In the query I built, the result shows something like below:

SELECT name
      ,ARRAY_AGG(fruits ORDER BY time ASC) AS all_fruits
FROM table_fruits
name all_fruits
Person A Apple, Banana, Apple, Apple, Apple, Apple
Person B Apple, Apple, Apple, Banana, Apple, Banana
Person C Banana, Banana, Apple, Banana, Apple, Apple

I want to add one more column which shows the count of apples. However, I do not want to count apples that are followed by bananas.
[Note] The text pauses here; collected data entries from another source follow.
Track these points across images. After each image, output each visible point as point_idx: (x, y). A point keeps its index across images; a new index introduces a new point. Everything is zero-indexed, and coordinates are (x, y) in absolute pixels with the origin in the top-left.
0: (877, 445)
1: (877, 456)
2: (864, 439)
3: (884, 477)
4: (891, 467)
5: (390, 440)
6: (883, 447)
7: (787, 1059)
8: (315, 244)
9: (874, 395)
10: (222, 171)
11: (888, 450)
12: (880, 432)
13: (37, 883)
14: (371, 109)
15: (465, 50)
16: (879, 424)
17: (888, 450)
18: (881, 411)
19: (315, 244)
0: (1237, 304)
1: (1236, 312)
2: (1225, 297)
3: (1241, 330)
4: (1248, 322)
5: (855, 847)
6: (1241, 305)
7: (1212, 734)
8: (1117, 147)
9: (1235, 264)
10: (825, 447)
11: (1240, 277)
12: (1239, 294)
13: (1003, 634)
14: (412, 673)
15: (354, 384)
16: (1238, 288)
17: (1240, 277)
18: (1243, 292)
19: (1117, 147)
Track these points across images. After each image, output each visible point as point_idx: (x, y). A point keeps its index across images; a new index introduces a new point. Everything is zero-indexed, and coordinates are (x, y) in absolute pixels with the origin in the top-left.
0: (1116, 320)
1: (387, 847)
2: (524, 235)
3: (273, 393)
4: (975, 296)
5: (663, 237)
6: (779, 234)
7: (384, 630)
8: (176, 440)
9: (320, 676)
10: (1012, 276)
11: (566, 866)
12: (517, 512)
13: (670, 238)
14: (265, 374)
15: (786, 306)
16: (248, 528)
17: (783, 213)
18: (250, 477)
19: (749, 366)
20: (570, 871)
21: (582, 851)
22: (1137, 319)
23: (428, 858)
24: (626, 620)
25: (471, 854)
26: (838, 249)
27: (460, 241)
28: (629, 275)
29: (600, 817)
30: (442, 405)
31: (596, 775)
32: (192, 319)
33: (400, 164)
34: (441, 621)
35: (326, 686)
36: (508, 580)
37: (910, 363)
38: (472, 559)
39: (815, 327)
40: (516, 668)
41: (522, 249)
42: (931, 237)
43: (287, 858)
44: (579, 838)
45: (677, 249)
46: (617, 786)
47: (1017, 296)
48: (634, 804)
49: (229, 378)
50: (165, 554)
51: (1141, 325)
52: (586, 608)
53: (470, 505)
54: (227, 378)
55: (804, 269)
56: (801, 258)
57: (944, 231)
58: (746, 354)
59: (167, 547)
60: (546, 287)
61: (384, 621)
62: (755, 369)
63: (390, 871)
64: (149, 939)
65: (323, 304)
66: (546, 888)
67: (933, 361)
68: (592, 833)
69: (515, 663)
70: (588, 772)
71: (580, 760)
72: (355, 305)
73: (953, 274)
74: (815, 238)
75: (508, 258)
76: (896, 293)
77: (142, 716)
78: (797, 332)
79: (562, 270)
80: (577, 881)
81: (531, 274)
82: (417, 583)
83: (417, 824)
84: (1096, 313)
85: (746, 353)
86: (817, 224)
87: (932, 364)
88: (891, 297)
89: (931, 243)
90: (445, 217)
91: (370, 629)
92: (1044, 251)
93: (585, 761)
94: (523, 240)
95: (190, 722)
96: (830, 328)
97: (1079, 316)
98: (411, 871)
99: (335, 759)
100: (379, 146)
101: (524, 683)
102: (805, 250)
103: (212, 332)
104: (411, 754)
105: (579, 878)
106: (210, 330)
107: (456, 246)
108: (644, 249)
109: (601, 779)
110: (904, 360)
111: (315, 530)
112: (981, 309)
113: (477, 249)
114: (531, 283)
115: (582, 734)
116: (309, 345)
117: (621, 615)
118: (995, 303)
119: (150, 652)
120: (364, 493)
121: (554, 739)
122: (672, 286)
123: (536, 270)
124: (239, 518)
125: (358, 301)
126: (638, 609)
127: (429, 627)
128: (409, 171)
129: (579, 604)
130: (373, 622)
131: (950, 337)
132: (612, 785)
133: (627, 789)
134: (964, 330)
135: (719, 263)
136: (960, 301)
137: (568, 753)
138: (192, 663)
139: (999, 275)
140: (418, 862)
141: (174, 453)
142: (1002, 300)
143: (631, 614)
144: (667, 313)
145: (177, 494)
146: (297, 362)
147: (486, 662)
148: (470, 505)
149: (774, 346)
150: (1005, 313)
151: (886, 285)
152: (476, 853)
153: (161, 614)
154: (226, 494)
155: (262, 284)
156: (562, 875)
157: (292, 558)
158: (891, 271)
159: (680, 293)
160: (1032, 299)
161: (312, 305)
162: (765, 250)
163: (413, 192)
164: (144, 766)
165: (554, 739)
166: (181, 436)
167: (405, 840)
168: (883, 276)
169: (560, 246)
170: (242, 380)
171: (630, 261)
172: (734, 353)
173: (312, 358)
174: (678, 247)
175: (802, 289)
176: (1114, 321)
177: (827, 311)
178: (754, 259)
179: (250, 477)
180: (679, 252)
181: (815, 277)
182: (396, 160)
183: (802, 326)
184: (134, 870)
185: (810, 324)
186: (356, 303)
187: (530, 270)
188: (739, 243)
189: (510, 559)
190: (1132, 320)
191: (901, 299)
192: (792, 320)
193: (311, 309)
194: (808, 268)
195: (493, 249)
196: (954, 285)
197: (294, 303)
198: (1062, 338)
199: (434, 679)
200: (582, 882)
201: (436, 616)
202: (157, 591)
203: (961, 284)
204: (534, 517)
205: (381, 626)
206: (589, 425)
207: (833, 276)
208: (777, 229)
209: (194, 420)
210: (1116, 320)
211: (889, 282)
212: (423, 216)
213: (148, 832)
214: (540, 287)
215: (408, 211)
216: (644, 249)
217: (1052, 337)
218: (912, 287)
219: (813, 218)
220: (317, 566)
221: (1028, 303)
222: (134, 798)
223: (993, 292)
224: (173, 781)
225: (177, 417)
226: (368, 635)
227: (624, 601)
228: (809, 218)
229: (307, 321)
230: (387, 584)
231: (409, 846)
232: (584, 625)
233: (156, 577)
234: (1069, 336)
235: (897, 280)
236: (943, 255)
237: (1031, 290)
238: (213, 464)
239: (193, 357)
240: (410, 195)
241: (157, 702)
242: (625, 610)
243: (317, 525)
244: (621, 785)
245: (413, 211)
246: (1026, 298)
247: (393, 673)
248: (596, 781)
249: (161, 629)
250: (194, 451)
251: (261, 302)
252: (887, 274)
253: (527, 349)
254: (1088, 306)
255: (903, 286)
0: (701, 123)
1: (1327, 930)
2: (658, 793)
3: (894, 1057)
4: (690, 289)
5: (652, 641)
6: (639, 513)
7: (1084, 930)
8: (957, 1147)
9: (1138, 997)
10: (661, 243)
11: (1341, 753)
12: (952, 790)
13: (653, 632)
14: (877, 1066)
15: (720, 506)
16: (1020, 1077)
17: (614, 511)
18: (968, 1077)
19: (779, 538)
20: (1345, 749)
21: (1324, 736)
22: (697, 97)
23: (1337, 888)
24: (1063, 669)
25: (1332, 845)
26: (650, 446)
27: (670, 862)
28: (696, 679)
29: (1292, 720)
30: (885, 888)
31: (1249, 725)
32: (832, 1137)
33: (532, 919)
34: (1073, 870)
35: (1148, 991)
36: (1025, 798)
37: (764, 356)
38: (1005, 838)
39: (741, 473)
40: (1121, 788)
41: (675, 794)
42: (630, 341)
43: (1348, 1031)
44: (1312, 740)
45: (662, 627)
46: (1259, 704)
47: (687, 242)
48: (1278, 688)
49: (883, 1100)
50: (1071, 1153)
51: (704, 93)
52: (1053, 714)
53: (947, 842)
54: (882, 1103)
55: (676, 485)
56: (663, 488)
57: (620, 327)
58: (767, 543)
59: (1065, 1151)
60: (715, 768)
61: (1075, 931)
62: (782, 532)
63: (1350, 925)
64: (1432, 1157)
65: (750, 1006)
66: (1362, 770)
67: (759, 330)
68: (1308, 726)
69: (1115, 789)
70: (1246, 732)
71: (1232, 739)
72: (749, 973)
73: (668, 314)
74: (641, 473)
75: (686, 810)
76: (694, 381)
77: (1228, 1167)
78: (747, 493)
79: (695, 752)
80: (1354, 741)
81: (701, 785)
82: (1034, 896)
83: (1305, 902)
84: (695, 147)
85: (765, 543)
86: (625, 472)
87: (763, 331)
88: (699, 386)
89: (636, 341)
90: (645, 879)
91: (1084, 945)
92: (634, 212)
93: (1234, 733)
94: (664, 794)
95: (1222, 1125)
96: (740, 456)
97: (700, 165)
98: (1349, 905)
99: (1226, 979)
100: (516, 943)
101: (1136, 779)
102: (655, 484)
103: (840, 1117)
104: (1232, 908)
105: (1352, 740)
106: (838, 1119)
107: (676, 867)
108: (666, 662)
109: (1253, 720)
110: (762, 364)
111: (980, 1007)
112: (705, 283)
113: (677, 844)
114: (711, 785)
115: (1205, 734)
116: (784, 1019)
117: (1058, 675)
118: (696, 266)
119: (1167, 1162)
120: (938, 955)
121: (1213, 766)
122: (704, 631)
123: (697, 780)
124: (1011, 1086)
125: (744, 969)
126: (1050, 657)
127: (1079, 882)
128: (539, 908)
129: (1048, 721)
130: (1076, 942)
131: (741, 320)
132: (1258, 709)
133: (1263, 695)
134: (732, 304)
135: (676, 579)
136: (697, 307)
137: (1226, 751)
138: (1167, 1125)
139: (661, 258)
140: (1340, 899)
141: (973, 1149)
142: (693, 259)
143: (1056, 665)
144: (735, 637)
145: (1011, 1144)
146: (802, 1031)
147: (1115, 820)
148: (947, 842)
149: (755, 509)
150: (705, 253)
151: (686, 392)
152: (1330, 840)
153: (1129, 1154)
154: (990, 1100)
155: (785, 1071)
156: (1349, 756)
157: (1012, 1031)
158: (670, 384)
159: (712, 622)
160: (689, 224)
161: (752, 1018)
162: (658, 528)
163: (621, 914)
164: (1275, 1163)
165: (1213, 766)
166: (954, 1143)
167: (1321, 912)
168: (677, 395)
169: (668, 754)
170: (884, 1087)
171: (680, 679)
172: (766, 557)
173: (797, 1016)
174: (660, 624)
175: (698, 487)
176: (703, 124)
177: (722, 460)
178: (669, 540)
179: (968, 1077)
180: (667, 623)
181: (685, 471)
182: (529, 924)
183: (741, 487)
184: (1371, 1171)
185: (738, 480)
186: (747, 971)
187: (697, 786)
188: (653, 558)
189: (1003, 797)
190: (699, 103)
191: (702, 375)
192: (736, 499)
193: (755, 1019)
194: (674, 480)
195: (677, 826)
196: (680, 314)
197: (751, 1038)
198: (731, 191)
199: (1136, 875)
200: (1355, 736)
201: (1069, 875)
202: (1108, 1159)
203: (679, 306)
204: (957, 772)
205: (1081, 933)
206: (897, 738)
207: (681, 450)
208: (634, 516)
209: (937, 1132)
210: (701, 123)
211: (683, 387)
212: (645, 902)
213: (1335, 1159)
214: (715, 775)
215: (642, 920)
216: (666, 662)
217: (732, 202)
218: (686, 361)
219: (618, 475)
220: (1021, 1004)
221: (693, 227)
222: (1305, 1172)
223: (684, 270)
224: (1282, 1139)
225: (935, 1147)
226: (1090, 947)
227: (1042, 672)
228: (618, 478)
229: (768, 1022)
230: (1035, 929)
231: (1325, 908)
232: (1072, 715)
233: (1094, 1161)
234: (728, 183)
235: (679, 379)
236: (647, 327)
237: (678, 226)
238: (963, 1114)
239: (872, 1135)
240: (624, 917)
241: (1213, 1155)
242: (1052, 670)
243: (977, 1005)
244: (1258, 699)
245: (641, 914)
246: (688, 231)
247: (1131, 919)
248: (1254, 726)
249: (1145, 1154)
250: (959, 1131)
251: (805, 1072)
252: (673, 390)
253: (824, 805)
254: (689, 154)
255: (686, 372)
Therefore, the additional column should look like below.

name all_fruits count_of_apple
Person A Apple, Banana, Apple, Apple, Apple, Apple 4
Person B Apple, Apple, Apple, Banana, Apple, Banana 2
Person C Banana, Banana, Apple, Banana, Apple, Apple 2

How would I do this in SQL? The source includes time for when the fruit was eaten.


Solution

  • You can check:

    • for each row you have in your parent table, what "fruits" value follows that row with the LEAD window function
    • if the row in check is the last one, it won't have a next value (it will be NULL), so the COALESCE function will replace this NULL value with the current "fruits" value
    • hence you can assign 1 to your new column when the current "fruits" value is "Apple" and your next value is not "Banana", inside a CASE statement
    SELECT *,
           CASE WHEN fruits = 'Apple'
                 AND COALESCE(LEAD(fruits) OVER(
                                  PARTITION BY name 
                                  ORDER     BY time), 
                              fruits)                  <> 'Banana'
                THEN 1 
           END AS apples_not_after_bananas
    FROM table_fruits
    

    After this step, you can use your own code and add

    • the GROUP BY clause you missed, to aggregate over the "name" field
    • the SUM aggregation function over the previously generated 1s when apples were not followed by bananas.
    WITH cte AS (
        SELECT *,
               CASE WHEN fruits = 'Apple'
                     AND COALESCE(LEAD(fruits) OVER(
                                      PARTITION BY name 
                                      ORDER     BY time), 
                                  fruits)                  <> 'Banana'
                    THEN 1 
               END AS apples_not_after_bananas
        FROM table_fruits
    )
    SELECT name,
           ARRAY_AGG(fruits ORDER BY time ASC) AS all_fruits,
           SUM(apples_not_after_bananas)       AS count_of_apple
    FROM cte
    GROUP BY name
    

    Check the demo here.


    Edit: the banana came more than 1 day later

    If you want to add this specific condition, or in general any conditions, you need to work inside the CASE statement, which currently has two conditions, one on the current fruit and one on the next fruit.

    Checking whether the banana came more than 1 day later just means to add something like this:

               CASE WHEN fruits = 'Apple'
                     AND COALESCE(LEAD(fruits) OVER(
                                      PARTITION BY name 
                                      ORDER     BY time), 
                                  fruits)                  <> 'Banana'
                   --AND <if difference between the current next time value is greater than 1 day>
                    THEN 1 
               END AS apples_not_after_bananas